The United Nations Conference on Trade and Development (UNCTAD), is projecting a bright prospect for the world’s maritime industry as it has predicted that the global seaborne trade volumes will grow by 3.8 per cent between 2018 and 2023.
The growth is to be largely sustained by the trade liberalisation gains that may be generated by various trade policy instruments, provided they are successfully concluded and implemented.
The instruments are comprehensive and progressive agreement for Trans-Pacific Partnership, the agreement between the European Union and Japan for an Economic Partnership, the trade and investment agreements between the European Union and Singapore, the Regional Comprehensive Economic Partnership and the agreement establishing the African Continental Free Trade Area (CFTA).
UNCTAD’s Review of Maritime Transport 2018, which was released in November this year, highlighted that the CFTA could increase the value of intra-African trade by 33 per cent.
While the advantages and implications of the implementation of the agreement establishing the CFTA, with regard to seaborne trade are yet to be fully assessed, additional trade flows could be expected to benefit shipping and support seaborne trade volumes.
In this respect, one liner shipping operator reported that intra-Africa trade had picked up following the implementation of trade facilitation measures, in particular the one-stop border post concept.
This points to the significant potential in Africa that can be unlocked for shipping and seaborne trade if relevant support measures and enabling conditions are provided.
Growing intra-Asian trade arising from a shift of low cost manufacturing activities from China to other neighbouring East and South Asian countries could generate some additional seaborne trade flows.
As China moves up the global value chain, new trading opportunities are opening up for other countries.
The value of outward-oriented green field foreign direct investment in manufacturing in developing Asia has nearly doubled, from US$26.6 billion in 2005–2010 to US$50.2 billion in 2011–2016.
According to UNCTAD projections, world seaborne trade will expand at a compound annual growth of 3.8 per cent during that period, based on calculated elasticities and the latest figures of GDP growth forecast by the International Monetary Fund for 2018–2023.
Prospects for the short and medium term are positive overall – global GDP is expected to grow by more than three per cent over the 2018–2023 period and merchandise trade volumes are set to rise by 4.4 per cent in 2018 and four per cent in 2019.
The report further indicates that contingent on continued economic conditions in the global economy, volumes across all segments are set to expand and it is expected that containerised and dry bulk commodities trades will record the fastest growth.
Tanker trade volumes should increase, although at a slightly slower pace than other cargo types.
Dry bulk commodities are projected to experience a compound annual growth rate of 4.9 per cent between 2018 and 2023, while containerised shipments are expected to rise by six per cent, supported by positive economic trends, imports of metal ores to China and steady growth on the non-mainlane trade routes.
Further, crude oil trade is forecast to grow by 1.7 per cent between 2018 and 2023, and combined petroleum products and gas volumes, by 2.6 per cent.

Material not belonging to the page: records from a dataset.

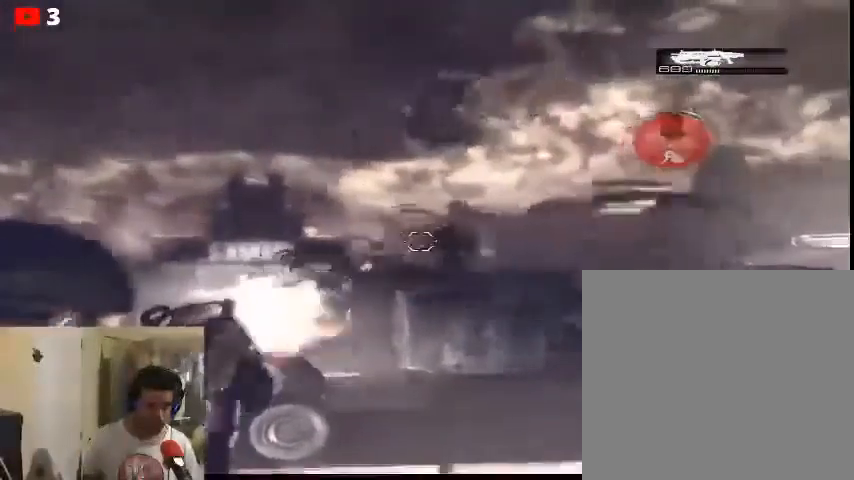
{"buttons": ["L2", "R2"], "left_stick": "center", "right_stick": "center", "events": [[400, "right_stick", "center"]]}
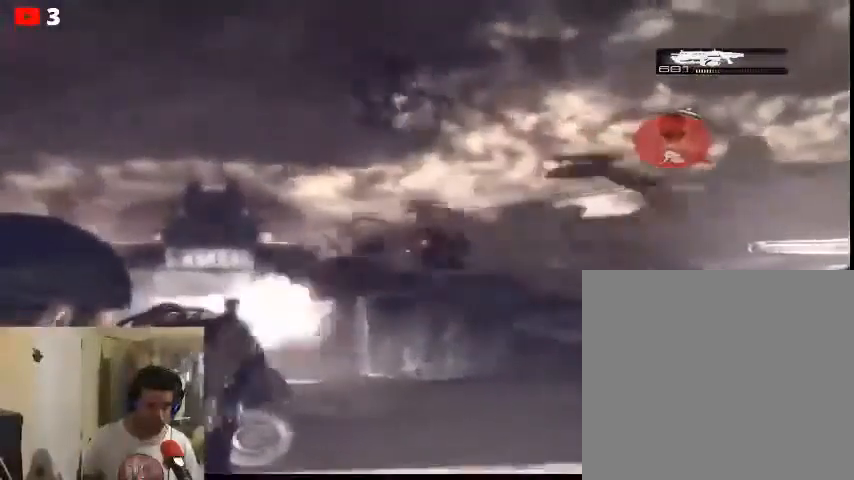
{"buttons": ["L2", "R2"], "left_stick": "center", "right_stick": "right", "events": [[67, "right_stick", "right"]]}
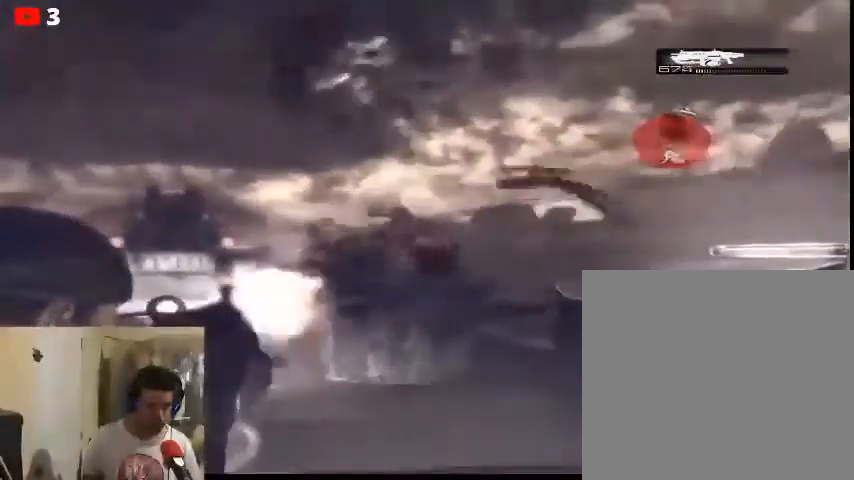
{"buttons": ["L2", "R2"], "left_stick": "center", "right_stick": "center", "events": [[333, "right_stick", "center"]]}
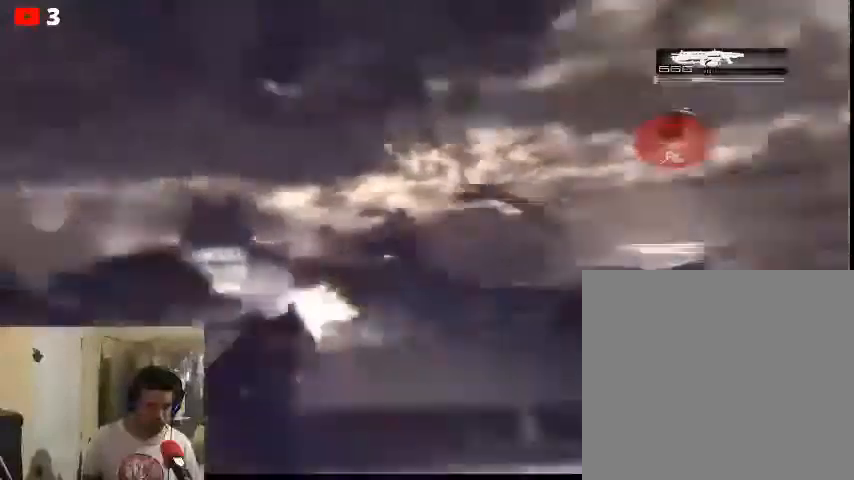
{"buttons": [], "left_stick": "center", "right_stick": "center", "events": [[233, "R2", "up"], [267, "L2", "up"]]}
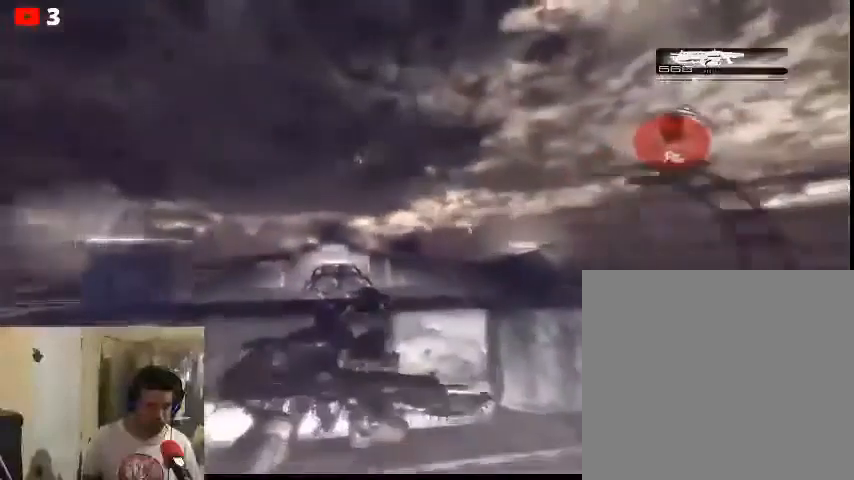
{"buttons": [], "left_stick": "center", "right_stick": "center", "events": [[267, "left_stick", "right"], [500, "left_stick", "center"]]}
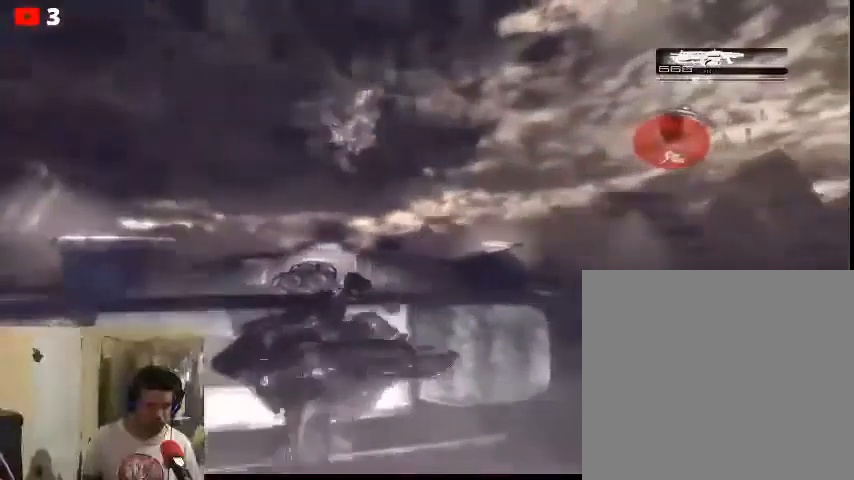
{"buttons": [], "left_stick": "center", "right_stick": "down", "events": [[267, "right_stick", "down"]]}
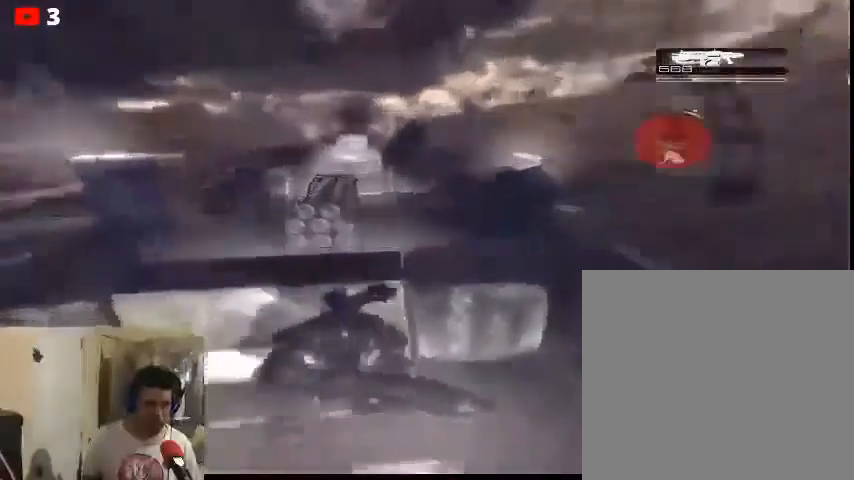
{"buttons": [], "left_stick": "center", "right_stick": "down", "events": []}
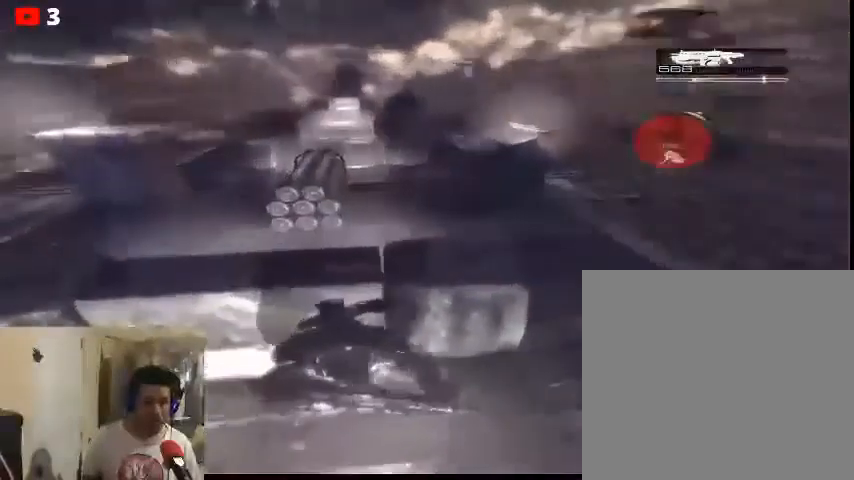
{"buttons": [], "left_stick": "right", "right_stick": "down", "events": [[67, "left_stick", "right"]]}
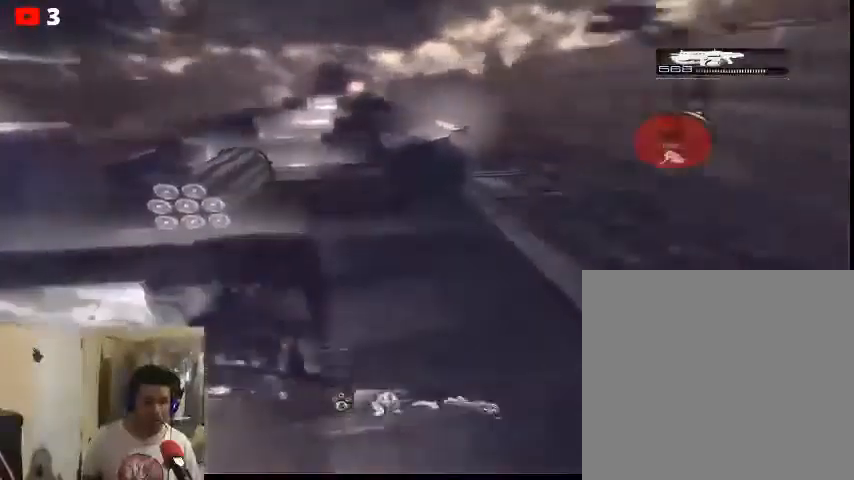
{"buttons": [], "left_stick": "right", "right_stick": "center", "events": [[33, "right_stick", "left"], [267, "right_stick", "center"]]}
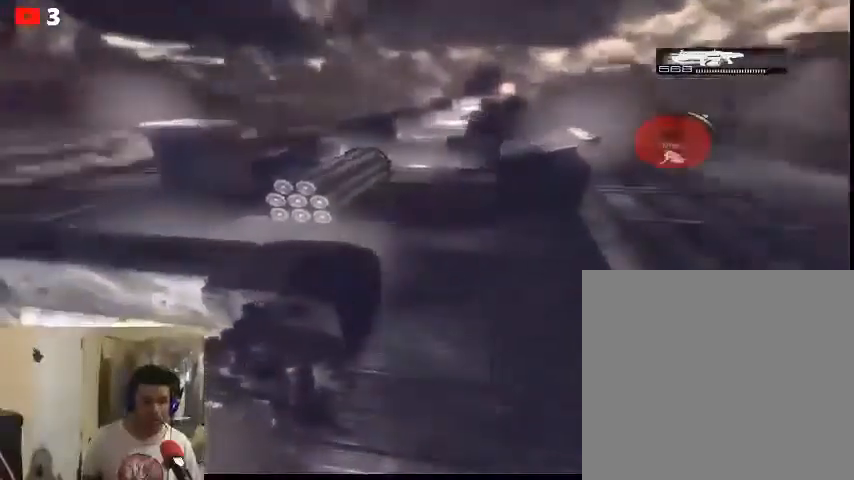
{"buttons": [], "left_stick": "right", "right_stick": "right", "events": [[467, "right_stick", "right"]]}
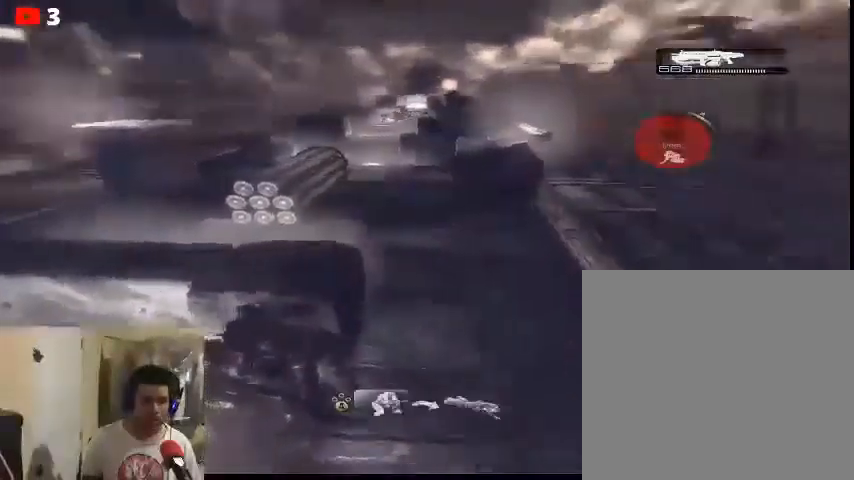
{"buttons": ["A"], "left_stick": "up-right", "right_stick": "center", "events": [[167, "left_stick", "up-right"], [167, "right_stick", "center"], [367, "A", "down"]]}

World seaborne trade gathered momentum in 2017, with volumes expanding at 4 per cent, the fastest growth in five years.
Supported by the world economic recovery and the improved global merchandise trade, world seaborne trade was estimated at 10.7 billion tons, with dry bulk commodities powering nearly half of the volume increase.
Bearing in mind the low base effect, the recovery benefited all market segments; containerised trade and dry bulk commodities recorded the fastest expansion.
Following the weak performances of the two previous years, containerised trade increased by 6.4 per cent in 2017.
Meanwhile, dry bulk commodities trade increased by four per cent, up from 1.7 per cent in 2016. Crude oil shipments rose by 2.4 per cent, down from four per cent in 2016, while, together, refined petroleum products and gas increased by an estimated 3.9 per cent.
UNCTAD analysis is pointing to continued growth in world seaborne trade that hinges on the continued improvement of the global economy.
In line with projected growth in GDP, UNCTAD expects global maritime trade to grow by another four per cent in 2018.
Further, world seaborne trade is projected to expand at a compound annual growth rate of 3.8 per cent between 2018 and 2023.
Volumes across all segments are set to grow, with containerised and dry bulk commodities trades recording the best performances.
Tanker trade volumes are also projected to increase, although at a slightly slower pace than other market segments, a trend that is consistent with historical patterns.
Although prospects for seaborne trade are positive, caution will be advisable, given the uncertainty surrounding the sustainability of the recovery and related implications for shipping.
Much of the uncertainty derives from the confluence of geopolitical, economic and trade policy risks and structural shifts such as the rebalancing of the Chinese economy, slower growth of global value chains and changes in the global energy mix.
This is further amplified by the emergence of new trends, notably digitalisation, which could alter the face of global shipping and redefine seaborne trade flows and patterns.